A June 2020 report for The Centre for Policy Studies, that was led by former Chancellor Sajid Javid, recommended that the government should ‘commission a system-wide review of the UK tax system…with a view to delivering a moderate increase in revenue over the medium-term through improved incentives and higher growth’.
He went on to suggest a number of initiatives, including an unlimited Annual Investment Allowance (AIA) that allows firms and sole traders to write-off investment on machinery each year. Currently capped at £1 million per year, this allowance will revert back to £200,000 per year from 1st January 2022, which is surely a move in the wrong direction, and a step which will just discourage investment by businesses in the future.
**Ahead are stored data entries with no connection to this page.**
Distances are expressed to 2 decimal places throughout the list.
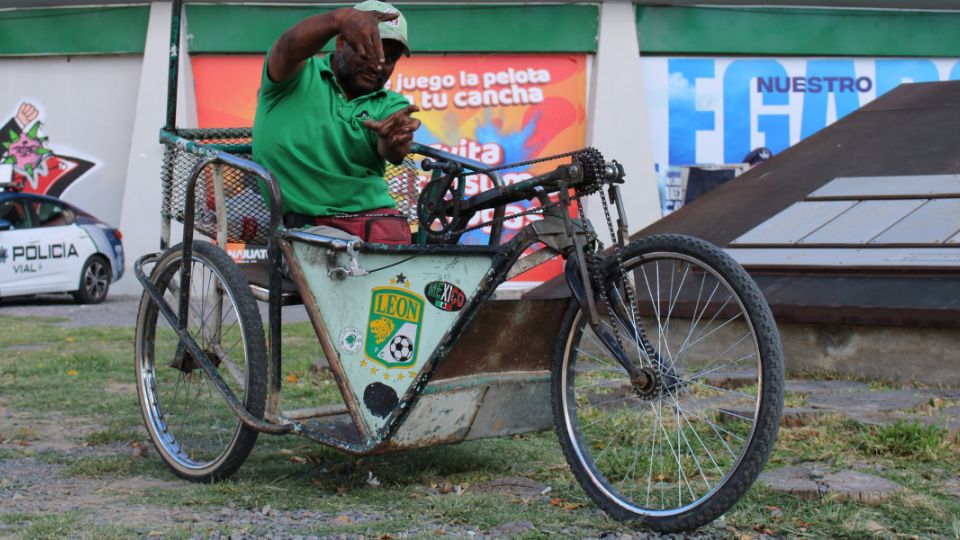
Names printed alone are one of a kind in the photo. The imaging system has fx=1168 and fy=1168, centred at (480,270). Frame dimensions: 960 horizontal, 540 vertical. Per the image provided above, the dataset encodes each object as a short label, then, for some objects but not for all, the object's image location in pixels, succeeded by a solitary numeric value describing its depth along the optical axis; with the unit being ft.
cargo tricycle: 11.53
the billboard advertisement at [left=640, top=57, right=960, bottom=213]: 55.93
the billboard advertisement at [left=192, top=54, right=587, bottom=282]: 55.01
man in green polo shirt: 13.65
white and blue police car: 45.20
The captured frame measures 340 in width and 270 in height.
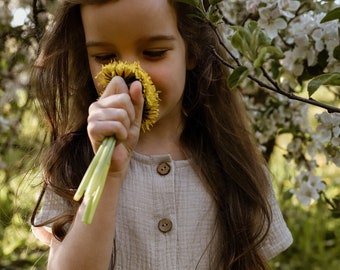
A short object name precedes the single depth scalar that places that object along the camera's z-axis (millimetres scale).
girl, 1384
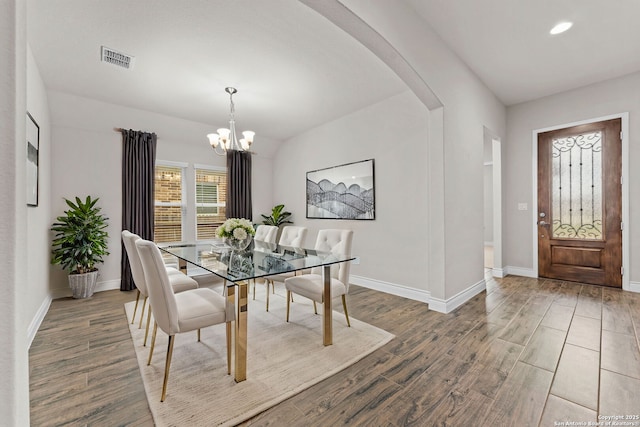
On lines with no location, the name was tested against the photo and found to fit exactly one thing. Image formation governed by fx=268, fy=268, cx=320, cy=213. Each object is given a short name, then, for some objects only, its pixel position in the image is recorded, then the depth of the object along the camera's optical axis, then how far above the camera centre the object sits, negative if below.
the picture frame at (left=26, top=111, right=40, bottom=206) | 2.44 +0.55
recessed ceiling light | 2.60 +1.85
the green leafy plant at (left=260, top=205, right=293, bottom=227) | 5.36 -0.04
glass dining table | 1.77 -0.40
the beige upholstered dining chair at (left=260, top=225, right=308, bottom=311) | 3.01 -0.30
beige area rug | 1.53 -1.10
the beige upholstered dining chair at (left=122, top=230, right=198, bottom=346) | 2.25 -0.62
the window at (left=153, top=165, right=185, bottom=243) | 4.61 +0.20
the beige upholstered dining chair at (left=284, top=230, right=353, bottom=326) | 2.44 -0.63
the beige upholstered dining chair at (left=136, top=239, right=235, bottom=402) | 1.64 -0.63
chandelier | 3.16 +0.95
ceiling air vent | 2.55 +1.55
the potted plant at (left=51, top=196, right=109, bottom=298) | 3.40 -0.40
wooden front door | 3.62 +0.17
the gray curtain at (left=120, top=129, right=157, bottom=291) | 4.09 +0.45
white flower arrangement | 2.75 -0.16
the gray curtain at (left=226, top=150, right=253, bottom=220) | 5.20 +0.60
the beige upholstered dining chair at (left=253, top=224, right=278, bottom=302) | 3.70 -0.28
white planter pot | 3.46 -0.90
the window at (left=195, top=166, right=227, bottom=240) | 5.05 +0.29
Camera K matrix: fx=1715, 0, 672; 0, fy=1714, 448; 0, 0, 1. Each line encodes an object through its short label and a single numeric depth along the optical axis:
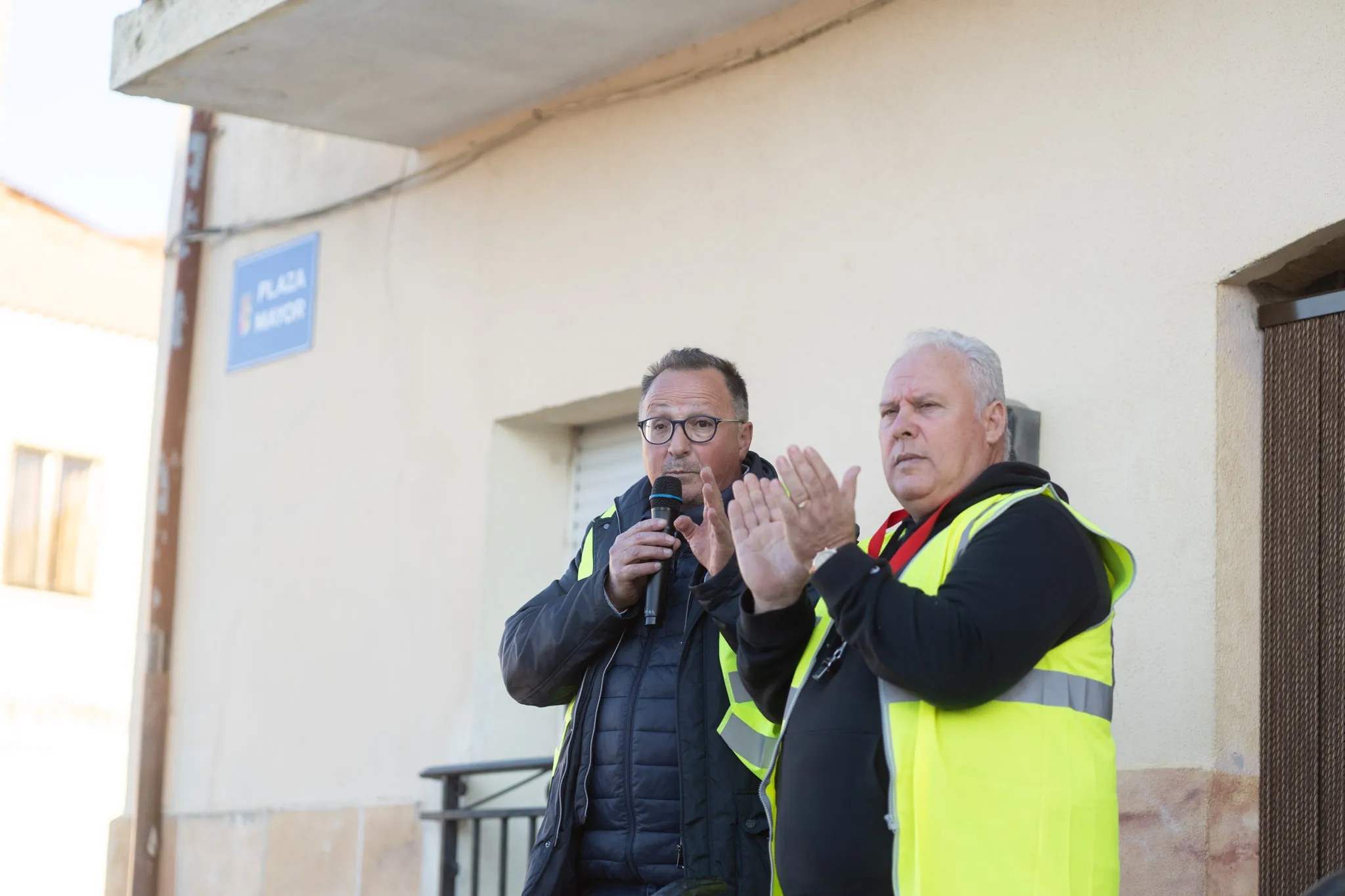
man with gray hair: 2.70
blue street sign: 7.45
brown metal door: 3.95
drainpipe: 7.66
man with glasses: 3.35
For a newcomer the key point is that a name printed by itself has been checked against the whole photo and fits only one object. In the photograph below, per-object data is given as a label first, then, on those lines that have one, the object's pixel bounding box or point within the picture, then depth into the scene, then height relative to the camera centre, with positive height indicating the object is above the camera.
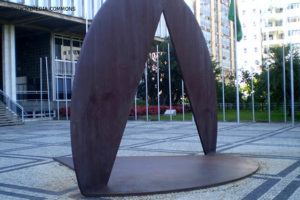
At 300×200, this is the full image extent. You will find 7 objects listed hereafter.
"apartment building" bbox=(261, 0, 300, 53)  59.44 +13.11
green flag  19.50 +4.08
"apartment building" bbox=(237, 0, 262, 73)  66.50 +12.35
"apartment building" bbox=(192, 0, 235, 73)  59.06 +12.52
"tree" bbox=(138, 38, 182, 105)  34.94 +2.10
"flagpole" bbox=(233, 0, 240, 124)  19.53 +4.03
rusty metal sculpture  5.22 -0.01
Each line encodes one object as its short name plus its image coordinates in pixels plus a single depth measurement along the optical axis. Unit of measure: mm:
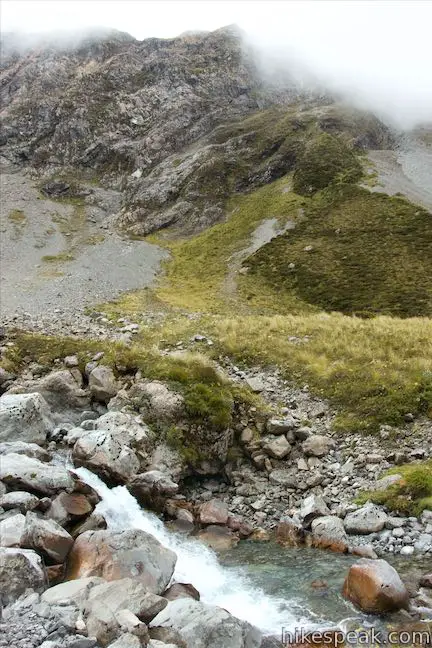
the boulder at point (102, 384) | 22656
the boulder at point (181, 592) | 12195
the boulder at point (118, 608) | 9461
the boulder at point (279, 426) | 21422
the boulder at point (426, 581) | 12366
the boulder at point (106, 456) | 17766
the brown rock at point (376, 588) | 11344
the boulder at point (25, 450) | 17344
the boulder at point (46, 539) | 12547
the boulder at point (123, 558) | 12148
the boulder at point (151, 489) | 17547
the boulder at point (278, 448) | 20453
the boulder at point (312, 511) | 16516
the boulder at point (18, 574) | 10844
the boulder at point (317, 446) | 20344
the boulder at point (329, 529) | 15344
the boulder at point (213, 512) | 17406
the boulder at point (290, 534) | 15977
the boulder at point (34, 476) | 15250
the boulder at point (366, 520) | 15461
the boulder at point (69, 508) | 14406
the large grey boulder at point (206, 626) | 9617
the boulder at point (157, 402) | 21000
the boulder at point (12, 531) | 12359
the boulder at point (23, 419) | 18766
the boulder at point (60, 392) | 22203
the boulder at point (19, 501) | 13992
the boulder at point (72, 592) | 10530
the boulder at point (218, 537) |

A full review of the tax system makes sense if done with a firm eye on driving business growth and creating jobs. Smart decisions can then be made on the likes of Entrepreneurs’ Relief and Capital Gains Tax which actually incentivise business owners, to tip the risk-reward balance in favour of ‘having a go’, with the resultant likely higher tax revenue to be to the ultimate benefit of the entire UK.
• Celebrating business - Finally, can we get better – and quicker – at celebrating business champions and successes? The traditional method of doing so in this country is of course via the honours system. Whilst this does have great merit, surely we can find better ways to recognise more specifically and celebrate publicly our brilliant entrepreneurs and wealth creators earlier in their careers?
Take Ben Francis, the founder and now CEO of West Midlands-based Gymshark, for example. He is only 29, but less than ten years after founding the company now sees it employing over 550 people, valued at over $1 billion, and regarded as a Unicorn business.
What a great example for other aspiring entrepreneurs to follow and this is clearly somebody to be celebrated now while his is in the midst of building the business rather than in years to come. After all, a good coach doesn’t encourage and motivate his team after the game has ended.
The world is indeed moving faster than ever, and we absolutely agree with the Prime Minister’s assessment that the country therefore also needs to move faster if we are to keep up with it.
More than that, and as we have hopefully made clear in this series of articles containing a number of ideas to help stimulate debate, we feel an imperative to be increasingly nimble and agile in our thinking and practices. That way, rather than being smothered, surely the ‘Invisible Hand’ of enterprise remains appropriately unshackled to continue playing its part in our society as a whole?